We must believe that, if we wish that it should be true of us, that the just shall live by his faith. If we wish our faith to keep us just men, leading just lives, we must believe that God is just, and that He shows His justice by the only possible method—by doing justice, sooner or later, for all who are unjustly used.

If we lose that faith, we shall be in danger—in more than danger—of becoming unjust ourselves. As we fancy God to be, so shall we become ourselves. If we believe that God cares little for mankind, we shall care less and less for them ourselves. If we believe that God neglects them, we shall neglect them likewise.

And then the sense of justice—justice for its own sake, justice as the likeness and will of God—will die out in us, and our souls will surely not live, but die.

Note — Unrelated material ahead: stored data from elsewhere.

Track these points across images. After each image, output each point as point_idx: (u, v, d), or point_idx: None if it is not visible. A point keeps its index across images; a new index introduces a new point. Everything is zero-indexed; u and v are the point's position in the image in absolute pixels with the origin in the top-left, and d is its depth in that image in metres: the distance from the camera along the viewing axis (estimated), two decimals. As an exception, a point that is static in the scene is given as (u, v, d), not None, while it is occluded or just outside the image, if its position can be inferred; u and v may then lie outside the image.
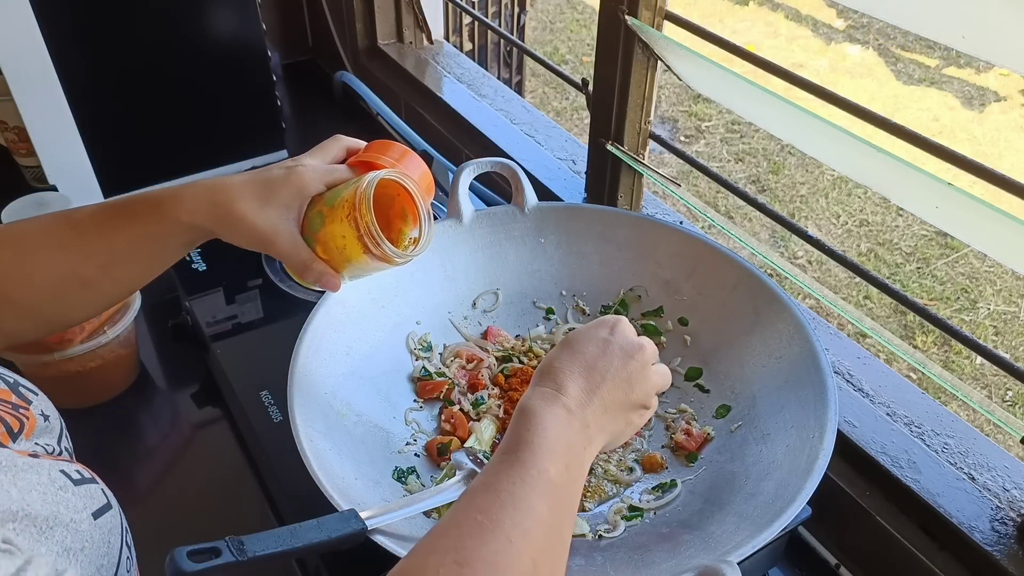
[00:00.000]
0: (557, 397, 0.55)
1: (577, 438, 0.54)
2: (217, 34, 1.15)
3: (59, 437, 0.57)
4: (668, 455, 0.76)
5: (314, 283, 0.64)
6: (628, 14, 0.89)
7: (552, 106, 3.36)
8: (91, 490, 0.51)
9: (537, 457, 0.50)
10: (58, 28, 1.03)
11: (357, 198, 0.60)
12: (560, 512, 0.50)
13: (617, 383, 0.58)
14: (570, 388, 0.56)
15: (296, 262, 0.63)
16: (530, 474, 0.49)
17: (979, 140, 3.07)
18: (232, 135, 1.24)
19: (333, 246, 0.62)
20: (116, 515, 0.53)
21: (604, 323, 0.61)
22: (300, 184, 0.62)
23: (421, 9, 1.40)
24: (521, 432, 0.52)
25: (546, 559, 0.48)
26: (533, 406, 0.54)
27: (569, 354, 0.58)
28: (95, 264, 0.62)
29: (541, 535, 0.48)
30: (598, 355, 0.58)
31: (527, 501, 0.48)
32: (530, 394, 0.56)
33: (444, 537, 0.46)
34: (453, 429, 0.78)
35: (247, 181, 0.62)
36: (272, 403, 0.82)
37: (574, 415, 0.55)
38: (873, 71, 3.49)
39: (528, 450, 0.51)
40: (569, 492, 0.52)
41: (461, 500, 0.49)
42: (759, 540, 0.58)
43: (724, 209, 2.74)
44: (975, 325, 2.34)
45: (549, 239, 0.89)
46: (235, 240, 0.62)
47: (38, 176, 1.16)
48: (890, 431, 0.76)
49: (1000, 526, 0.68)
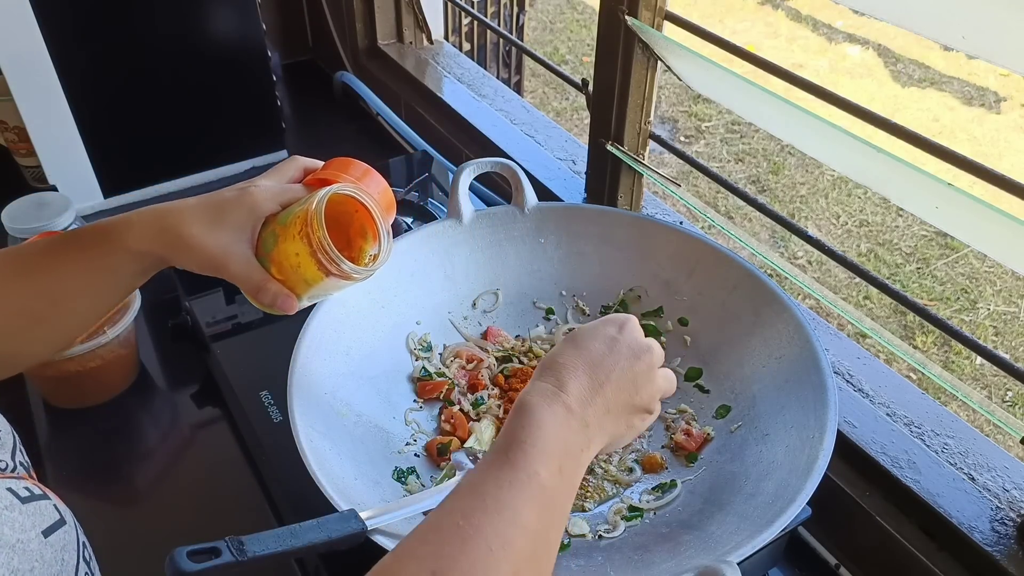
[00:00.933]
0: (557, 394, 0.53)
1: (575, 438, 0.52)
2: (217, 34, 1.15)
3: (12, 451, 0.54)
4: (668, 455, 0.76)
5: (270, 305, 0.61)
6: (628, 14, 0.89)
7: (552, 106, 3.36)
8: (41, 507, 0.49)
9: (529, 459, 0.48)
10: (58, 28, 1.03)
11: (309, 213, 0.58)
12: (548, 518, 0.49)
13: (622, 384, 0.56)
14: (572, 385, 0.54)
15: (250, 284, 0.60)
16: (519, 477, 0.47)
17: (979, 140, 3.07)
18: (232, 135, 1.24)
19: (287, 265, 0.60)
20: (71, 530, 0.51)
21: (613, 321, 0.59)
22: (252, 204, 0.60)
23: (421, 9, 1.40)
24: (515, 430, 0.50)
25: (529, 568, 0.46)
26: (531, 402, 0.52)
27: (574, 350, 0.56)
28: (46, 300, 0.59)
29: (525, 543, 0.46)
30: (604, 353, 0.56)
31: (512, 507, 0.46)
32: (529, 389, 0.54)
33: (424, 542, 0.45)
34: (453, 429, 0.78)
35: (197, 204, 0.60)
36: (272, 403, 0.82)
37: (574, 414, 0.53)
38: (873, 71, 3.49)
39: (520, 450, 0.49)
40: (561, 496, 0.50)
41: (447, 500, 0.48)
42: (759, 540, 0.58)
43: (724, 209, 2.74)
44: (975, 325, 2.34)
45: (549, 239, 0.89)
46: (188, 265, 0.60)
47: (38, 176, 1.16)
48: (890, 431, 0.76)
49: (1000, 526, 0.68)
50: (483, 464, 0.50)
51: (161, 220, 0.59)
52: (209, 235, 0.58)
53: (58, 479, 0.84)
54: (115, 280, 0.61)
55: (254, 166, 1.27)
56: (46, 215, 0.96)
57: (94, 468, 0.86)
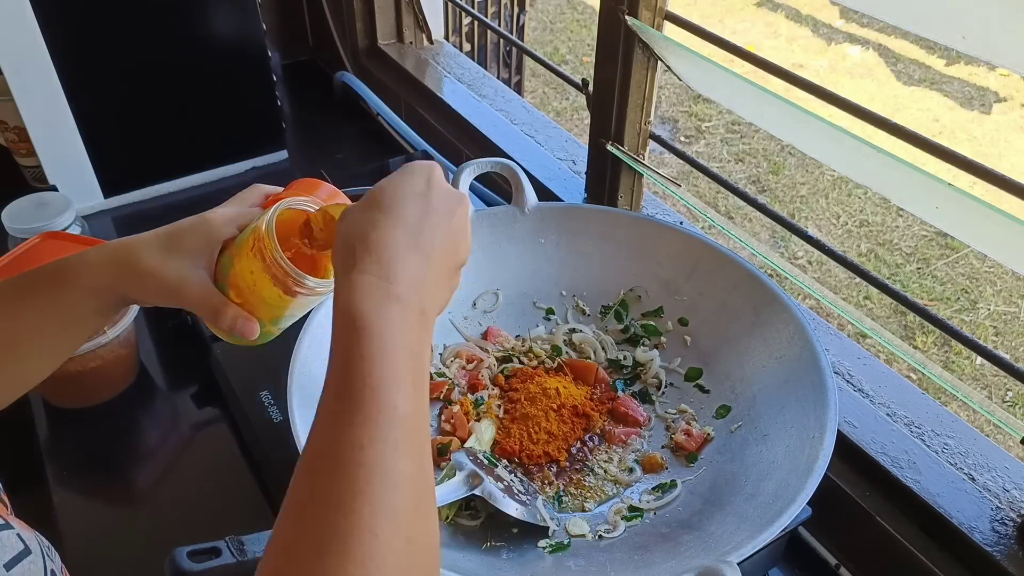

For there will die out in our hearts, just the most noble and God-like feelings which God has put into them. The instinct of chivalry; horror of cruelty and injustice; pity for the weak and ill-used; the longing to set right whatever is wrong; and, what is even more important, the Spirit of godly fear, of wholesome terror of God’s wrath, which makes us say, when we hear of any great and general sin among us, ‘If we do not do our best to set this right, then God, who does not make men like creeping things, will take the matter into His own hands, and punish us easy, luxurious people, for allowing such things to be done.’

And when a man loses that spirit of chivalry, he loses his own soul. For that spirit of chivalry, let worldlings say what they will, is the very spirit of our spirit, the salt which keeps our characters from utter decay—the very instinct which raises us above the selfishness of the brute. Yea, it is the Spirit of God Himself. For what is the feeling of horror at wrong, of pity for the wronged, of burning desire to set wrong right, save the Spirit of the Father and the Son, the Spirit which brought down the Lord Jesus out of the highest heaven, to stoop, to serve, to suffer and to die, that He might seek and save that which was lost?

Some say that the age of chivalry is past: that the spirit of romance is dead. The age of chivalry is never past, as long as there is a wrong left unredressed on earth, and a man or woman left to say, ‘I will redress that wrong, or spend my life in the attempt.’

The age of chivalry is never past, as long as men have faith enough in God to say, ‘God will help me to redress that wrong; or if not me, surely he will help those that come after me. For His eternal will is, to overcome evil with good.’

The spirit of romance will never die, as long as there is a man left to see that the world might and can be better, happier, wiser, fairer in all things, than it is now. The spirit of romance will never die, as long as a man has faith in God to believe that the world will actually be better and fairer than it is now; as long as men have faith, however weak, to believe in the romance of all romances; in the wonder of all wonders; in that, of which all poets’ dreams have been but childish hints, and dumb forefeelings—even

‘That one far-off divine event
Towards which the whole creation moves;’

that wonder of which prophets and apostles have told, each according to his light; that wonder which Habakkuk saw afar off, and foretold how that the earth should be filled with the knowledge of the Lord, as the waters cover the sea; that wonder which Isaiah saw afar off, and sang how the Lord should judge among the nations, and rebuke among many people; and they should beat their swords into plough-shares, and their spears into pruning-hooks; nation should not rise against nation, neither should they learn war any more; that wonder of which St Paul prophesied, and said that Christ should reign till He had put all His enemies under His feet; that wonder of which St. John prophesied; and said, ‘I saw the Holy City, new Jerusalem, coming down from God out of heaven. And the nations of them that are saved shall walk in the light of it, and the kings of the earth bring their glory and their honour unto it;’ that wonder, finally, which our Lord Himself bade us pray for, as for our daily bread, and say, ‘Father, thy kingdom come; thy will be done on earth, as it is in heaven.